Until Hong Kong confronts its refugee past and racism, provides better education and training to decision makers and lawyers, and engages in better strategic planning, the zero recognition rate will remain.
Hong Kong scores highly according to many measures: market freedom, trade, good food, an alluring skyline. But when it comes to protecting people fleeing from danger, it continues to get zero marks. As oft noted, including by the authors of Refugee Roulette, the mark of a great nation is how fairly it treats the most vulnerable. Hong Kong has a long way to go before it can turn its improbable statistics into something that makes more sense.
References
Burton, EB & Goldstein, DB 1993, ‘Vietnamese Women and Children Refugees in Hong Kong: An Argument Against Arbitrary Detention’. Duke Journal of Comparative and International Law, vol. 4, no. 1.
Hambro, E 1957, ‘Chinese Refugees in Hong Kong’, The Phylon Quarerly, vol. 18, no. 1.
Immigration Department Hong Kong 2015, Response to Application for Access to Information.

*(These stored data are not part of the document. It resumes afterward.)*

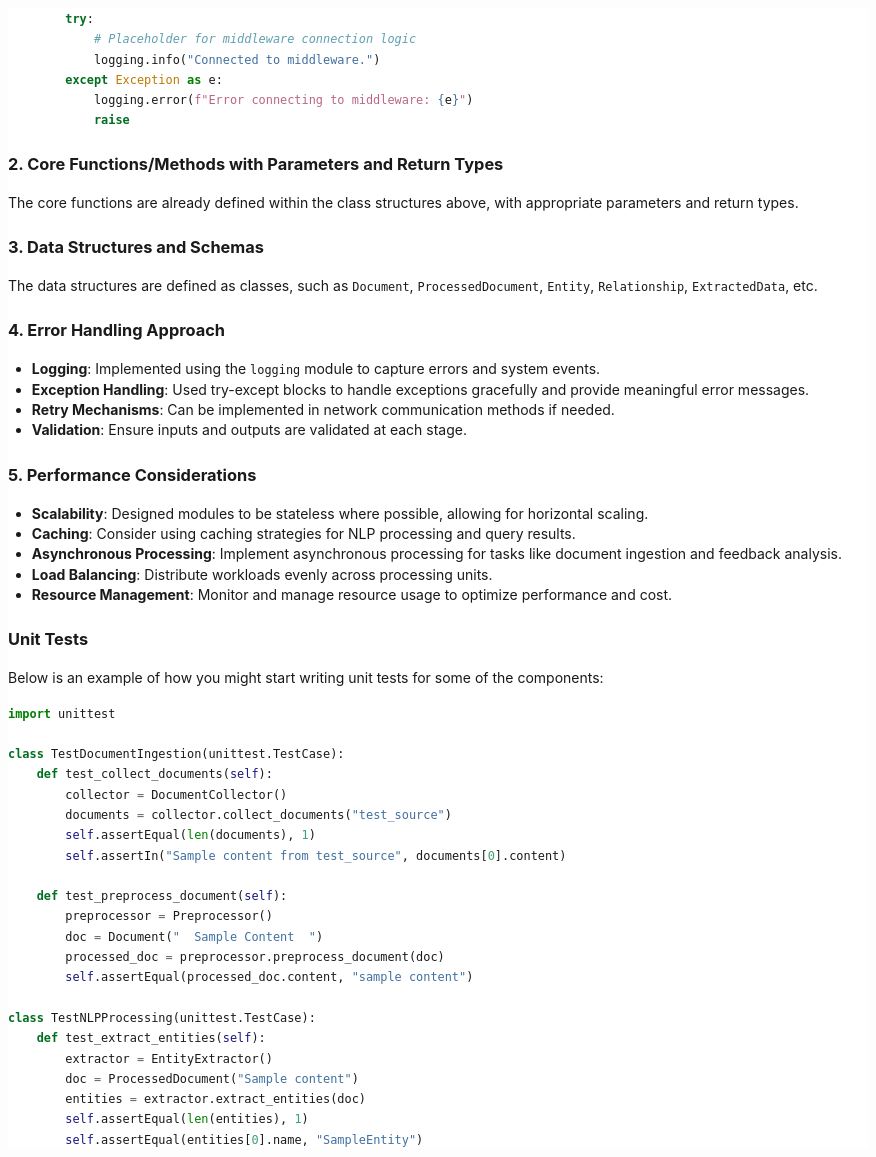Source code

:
 ```python
        try:
            # Placeholder for middleware connection logic
            logging.info("Connected to middleware.")
        except Exception as e:
            logging.error(f"Error connecting to middleware: {e}")
            raise
```

### 2. Core Functions/Methods with Parameters and Return Types

The core functions are already defined within the class structures above, with appropriate parameters and return types.

### 3. Data Structures and Schemas

The data structures are defined as classes, such as `Document`, `ProcessedDocument`, `Entity`, `Relationship`, `ExtractedData`, etc.

### 4. Error Handling Approach

- **Logging**: Implemented using the `logging` module to capture errors and system events.
- **Exception Handling**: Used try-except blocks to handle exceptions gracefully and provide meaningful error messages.
- **Retry Mechanisms**: Can be implemented in network communication methods if needed.
- **Validation**: Ensure inputs and outputs are validated at each stage.

### 5. Performance Considerations

- **Scalability**: Designed modules to be stateless where possible, allowing for horizontal scaling.
- **Caching**: Consider using caching strategies for NLP processing and query results.
- **Asynchronous Processing**: Implement asynchronous processing for tasks like document ingestion and feedback analysis.
- **Load Balancing**: Distribute workloads evenly across processing units.
- **Resource Management**: Monitor and manage resource usage to optimize performance and cost.

### Unit Tests

Below is an example of how you might start writing unit tests for some of the components:

```python
import unittest

class TestDocumentIngestion(unittest.TestCase):
    def test_collect_documents(self):
        collector = DocumentCollector()
        documents = collector.collect_documents("test_source")
        self.assertEqual(len(documents), 1)
        self.assertIn("Sample content from test_source", documents[0].content)

    def test_preprocess_document(self):
        preprocessor = Preprocessor()
        doc = Document("  Sample Content  ")
        processed_doc = preprocessor.preprocess_document(doc)
        self.assertEqual(processed_doc.content, "sample content")

class TestNLPProcessing(unittest.TestCase):
    def test_extract_entities(self):
        extractor = EntityExtractor()
        doc = ProcessedDocument("Sample content")
        entities = extractor.extract_entities(doc)
        self.assertEqual(len(entities), 1)
        self.assertEqual(entities[0].name, "SampleEntity")

```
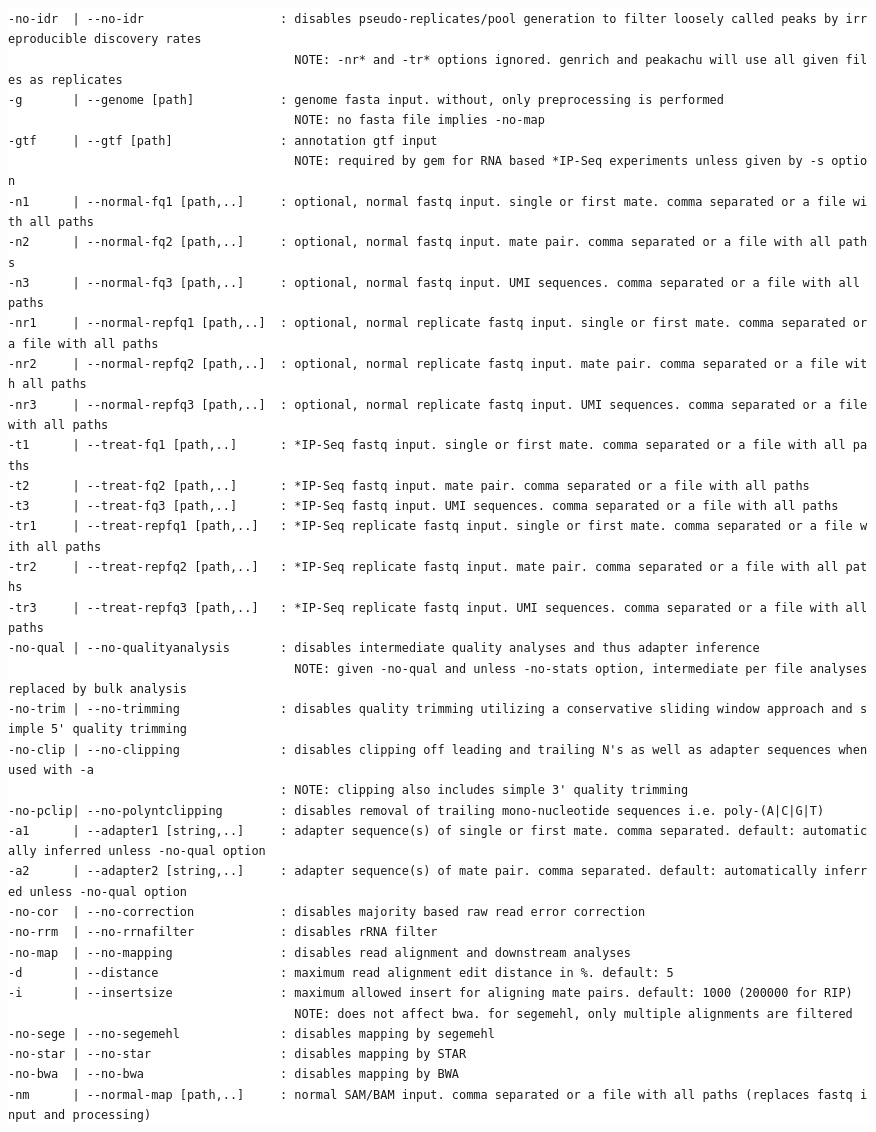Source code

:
 ```
-no-idr  | --no-idr                   : disables pseudo-replicates/pool generation to filter loosely called peaks by irreproducible discovery rates
                                        NOTE: -nr* and -tr* options ignored. genrich and peakachu will use all given files as replicates
-g       | --genome [path]            : genome fasta input. without, only preprocessing is performed
                                        NOTE: no fasta file implies -no-map
-gtf     | --gtf [path]               : annotation gtf input
                                        NOTE: required by gem for RNA based *IP-Seq experiments unless given by -s option
-n1      | --normal-fq1 [path,..]     : optional, normal fastq input. single or first mate. comma separated or a file with all paths
-n2      | --normal-fq2 [path,..]     : optional, normal fastq input. mate pair. comma separated or a file with all paths
-n3      | --normal-fq3 [path,..]     : optional, normal fastq input. UMI sequences. comma separated or a file with all paths
-nr1     | --normal-repfq1 [path,..]  : optional, normal replicate fastq input. single or first mate. comma separated or a file with all paths
-nr2     | --normal-repfq2 [path,..]  : optional, normal replicate fastq input. mate pair. comma separated or a file with all paths
-nr3     | --normal-repfq3 [path,..]  : optional, normal replicate fastq input. UMI sequences. comma separated or a file with all paths
-t1      | --treat-fq1 [path,..]      : *IP-Seq fastq input. single or first mate. comma separated or a file with all paths
-t2      | --treat-fq2 [path,..]      : *IP-Seq fastq input. mate pair. comma separated or a file with all paths
-t3      | --treat-fq3 [path,..]      : *IP-Seq fastq input. UMI sequences. comma separated or a file with all paths
-tr1     | --treat-repfq1 [path,..]   : *IP-Seq replicate fastq input. single or first mate. comma separated or a file with all paths
-tr2     | --treat-repfq2 [path,..]   : *IP-Seq replicate fastq input. mate pair. comma separated or a file with all paths
-tr3     | --treat-repfq3 [path,..]   : *IP-Seq replicate fastq input. UMI sequences. comma separated or a file with all paths
-no-qual | --no-qualityanalysis       : disables intermediate quality analyses and thus adapter inference
                                        NOTE: given -no-qual and unless -no-stats option, intermediate per file analyses replaced by bulk analysis
-no-trim | --no-trimming              : disables quality trimming utilizing a conservative sliding window approach and simple 5' quality trimming
-no-clip | --no-clipping              : disables clipping off leading and trailing N's as well as adapter sequences when used with -a
                                      : NOTE: clipping also includes simple 3' quality trimming
-no-pclip| --no-polyntclipping        : disables removal of trailing mono-nucleotide sequences i.e. poly-(A|C|G|T)
-a1      | --adapter1 [string,..]     : adapter sequence(s) of single or first mate. comma separated. default: automatically inferred unless -no-qual option
-a2      | --adapter2 [string,..]     : adapter sequence(s) of mate pair. comma separated. default: automatically inferred unless -no-qual option
-no-cor  | --no-correction            : disables majority based raw read error correction
-no-rrm  | --no-rrnafilter            : disables rRNA filter
-no-map  | --no-mapping               : disables read alignment and downstream analyses
-d       | --distance                 : maximum read alignment edit distance in %. default: 5
-i       | --insertsize               : maximum allowed insert for aligning mate pairs. default: 1000 (200000 for RIP)
                                        NOTE: does not affect bwa. for segemehl, only multiple alignments are filtered
-no-sege | --no-segemehl              : disables mapping by segemehl
-no-star | --no-star                  : disables mapping by STAR
-no-bwa  | --no-bwa                   : disables mapping by BWA
-nm      | --normal-map [path,..]     : normal SAM/BAM input. comma separated or a file with all paths (replaces fastq input and processing)
```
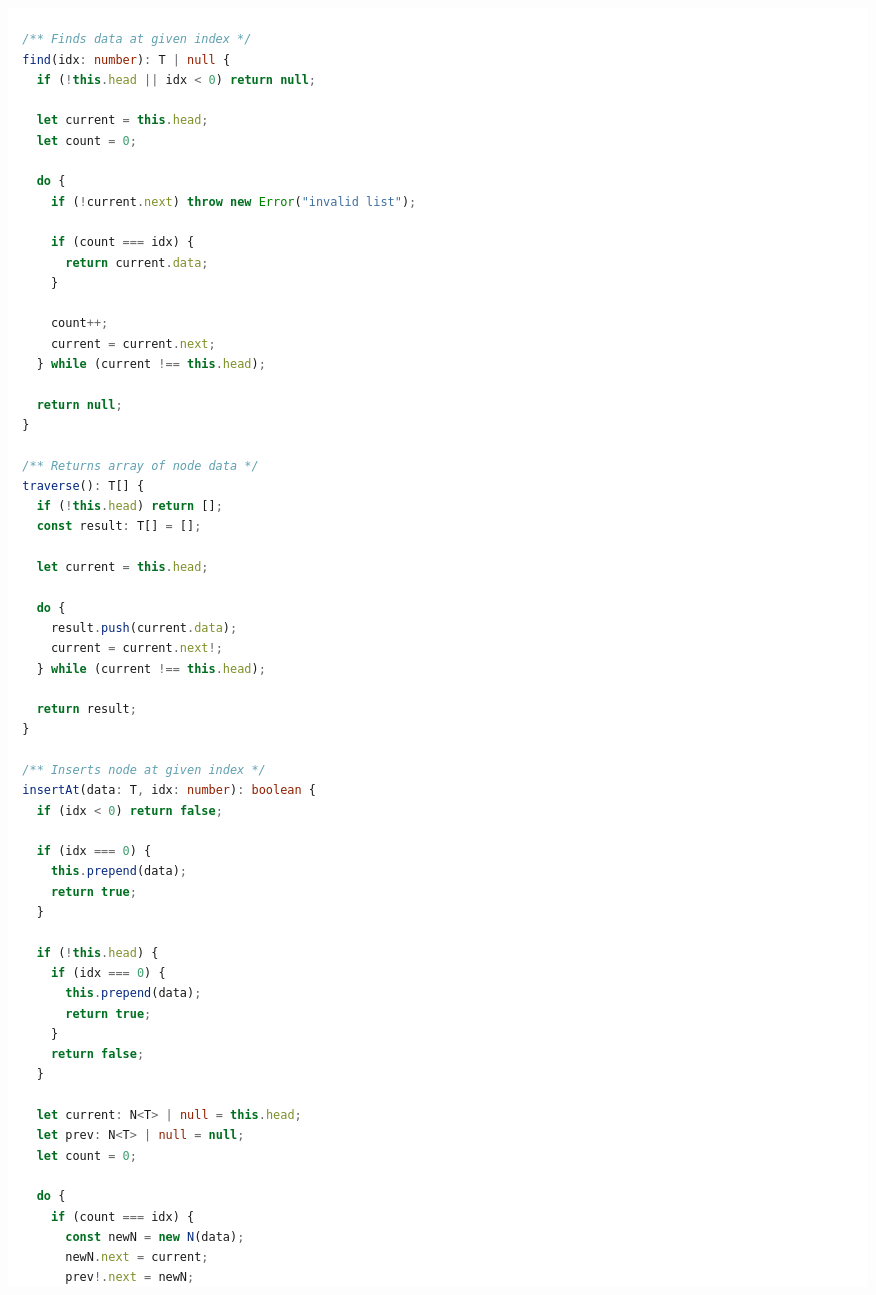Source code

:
```ts :collapsed-lines

  /** Finds data at given index */
  find(idx: number): T | null {
    if (!this.head || idx < 0) return null;

    let current = this.head;
    let count = 0;

    do {
      if (!current.next) throw new Error("invalid list");

      if (count === idx) {
        return current.data;
      }

      count++;
      current = current.next;
    } while (current !== this.head);

    return null;
  }

  /** Returns array of node data */
  traverse(): T[] {
    if (!this.head) return [];
    const result: T[] = [];

    let current = this.head;

    do {
      result.push(current.data);
      current = current.next!;
    } while (current !== this.head);

    return result;
  }

  /** Inserts node at given index */
  insertAt(data: T, idx: number): boolean {
    if (idx < 0) return false;

    if (idx === 0) {
      this.prepend(data);
      return true;
    }

    if (!this.head) {
      if (idx === 0) {
        this.prepend(data);
        return true;
      }
      return false;
    }

    let current: N<T> | null = this.head;
    let prev: N<T> | null = null;
    let count = 0;

    do {
      if (count === idx) {
        const newN = new N(data);
        newN.next = current;
        prev!.next = newN;
```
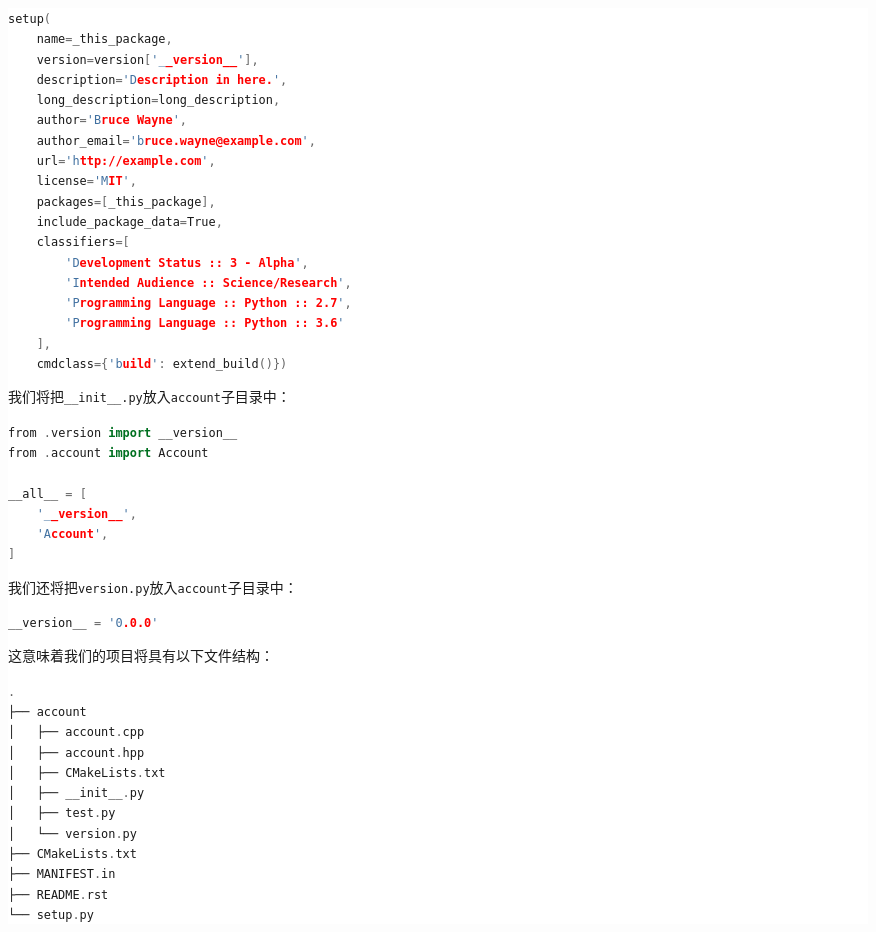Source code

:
 ```cpp
setup(
    name=_this_package,
    version=version['__version__'],
    description='Description in here.',
    long_description=long_description,
    author='Bruce Wayne',
    author_email='bruce.wayne@example.com',
    url='http://example.com',
    license='MIT',
    packages=[_this_package],
    include_package_data=True,
    classifiers=[
        'Development Status :: 3 - Alpha',
        'Intended Audience :: Science/Research',
        'Programming Language :: Python :: 2.7',
        'Programming Language :: Python :: 3.6'
    ],
    cmdclass={'build': extend_build()})
```

我们将把`__init__.py`放入`account`子目录中：

```cpp
from .version import __version__
from .account import Account

__all__ = [
    '__version__',
    'Account',
]
```

我们还将把`version.py`放入`account`子目录中：

```cpp
__version__ = '0.0.0'
```

这意味着我们的项目将具有以下文件结构：

```cpp
.
├── account
│   ├── account.cpp
│   ├── account.hpp
│   ├── CMakeLists.txt
│   ├── __init__.py
│   ├── test.py
│   └── version.py
├── CMakeLists.txt
├── MANIFEST.in
├── README.rst
└── setup.py
```
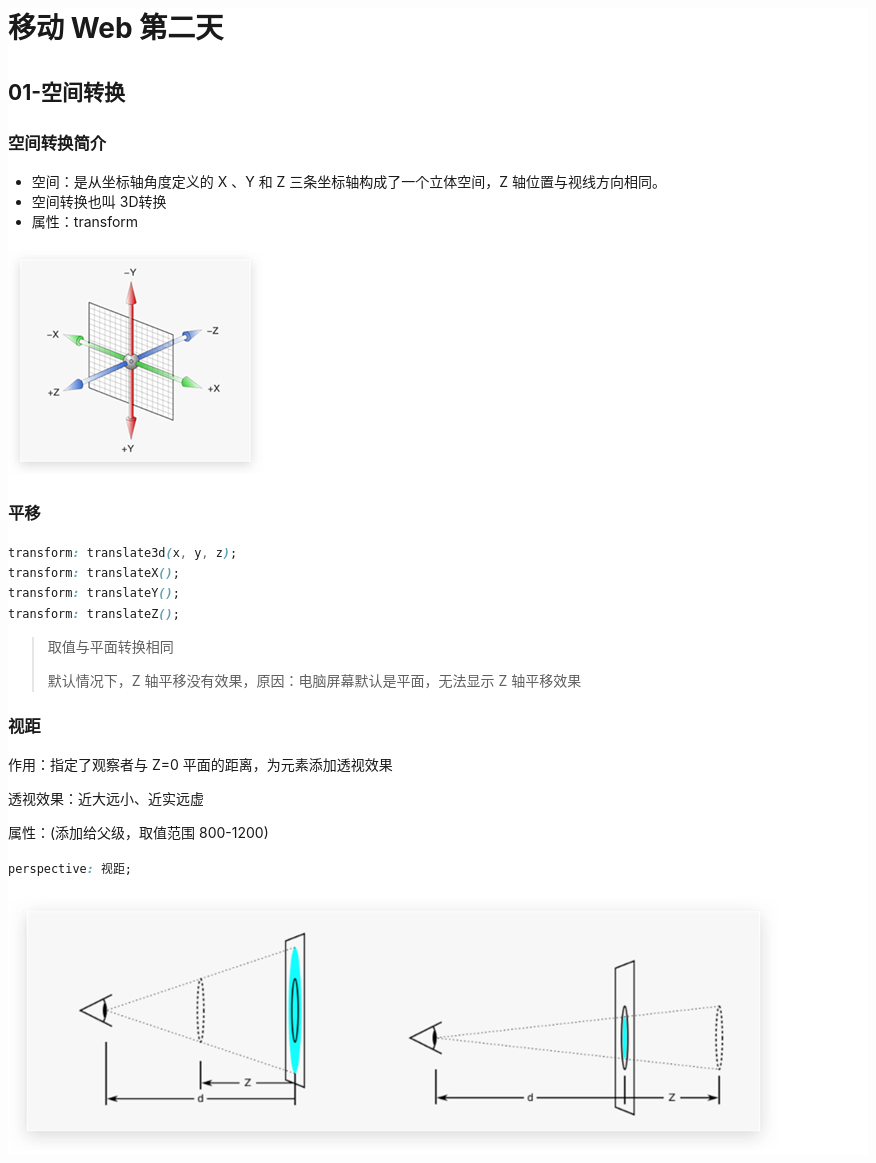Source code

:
 ```css
```

# 移动 Web 第二天

## 01-空间转换

###  空间转换简介

* 空间：是从坐标轴角度定义的 X 、Y 和 Z 三条坐标轴构成了一个立体空间，Z 轴位置与视线方向相同。
* 空间转换也叫 3D转换
* 属性：transform

![1681723381377](assets/1681723381377.png)

### 平移

 ```css
transform: translate3d(x, y, z);
transform: translateX();
transform: translateY();
transform: translateZ();
 ```

> 取值与平面转换相同
>
> 默认情况下，Z 轴平移没有效果，原因：电脑屏幕默认是平面，无法显示 Z 轴平移效果

### 视距

作用：指定了观察者与 Z=0 平面的距离，为元素添加透视效果

透视效果：近大远小、近实远虚

属性：(添加给父级，取值范围 800-1200)

```css
perspective: 视距;
```

![1681723504103](assets/1681723504103.png)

Available from: www.justicecentre.org.hk. [January 7, 2015].
Klusmeyer, DB, & Papademetriou, DG 2009, Immigration Policy in the Federal Republic of Germany: Negotiating Membership and Remaking the Nation, Berghahn Books, New York.
Muntarbhorn, V 1992, The Status of Refugees in Asia, Clarendon Press, Oxford.
Vecchio, F 2015, Asylum Seeking and the Global City, Routledge, London.
Whitney, KM 1998, ‘There Is No Future For Refugees in Chinese Hong Kong’, Boston College Third World Law Journal, vol. 18, no. 1.